+++ Testo fornito +++

Perché l’obiettivo sia interiorizzato e condiviso dovrà essere espresso in termini assolutamente comprensibili e senza ambiguità; dovrà essere seducente ma anche ben definito in termini di risultato, sapientemente costruito sui dati osservabili e perfettamente calibrato sulle risorse disponibili. Per la coesione di una work force possono avere un peso decisivo anche i principi, i criteri e le norme che improntano l’attività lavorativa. In particolare, si può chiamare in causa quel complesso di regole che disciplinano l’accesso dei membri di un gruppo di lavoro tanto alle esperienze gratificanti quanto a quelle spiacevoli, ai premi come alle punizioni.

+++ Dati riportati +++

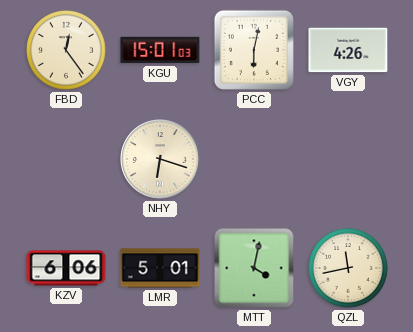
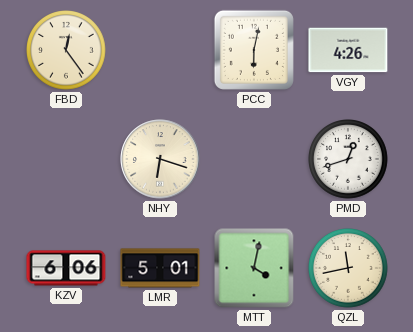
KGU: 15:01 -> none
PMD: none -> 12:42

+++
+++ Dati riportati +++

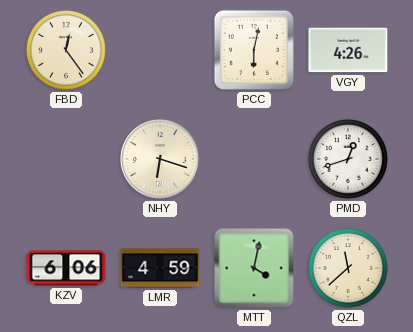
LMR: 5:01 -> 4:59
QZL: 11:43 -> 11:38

+++

> Consegna:
Scrivi il seguito del testo sulla coesione dei gruppi di lavoro, riprendendo dopo la sua ultima frase.

> Svolgimento:
L’equità di queste regole e la loro ottemperanza può influire in maniera prepotente sulla coesione di un gruppo di lavoro. Se capita, infatti, che ad alcuni membri del gruppo finiscano per essere fatte concessioni che ad altri non vengono fatte, ci sarà frustrazione e verranno alimentate tensioni agonistiche in grado di minare la coesione dell’insieme. Diversamente, se il successo dell’uno comporta anche quello dell’altro viene stimolata la cooperazione interna a scapito della competitività e la coesione non potrà che uscirne rinvigorita. La coesione di una work force può poi dipendere molto anche dalla distribuzione del lavoro fra i componenti del gruppo. È evidente che se si vengono a creare condizioni per cui alcuni membri del gruppo debbano sobbarcarsi una mole di lavoro eccessivo o debbano continuamente gestire i compiti più difficili o sgradevoli possano lievitare delle tensioni in grado di destabilizzare l’equilibrio complessivo.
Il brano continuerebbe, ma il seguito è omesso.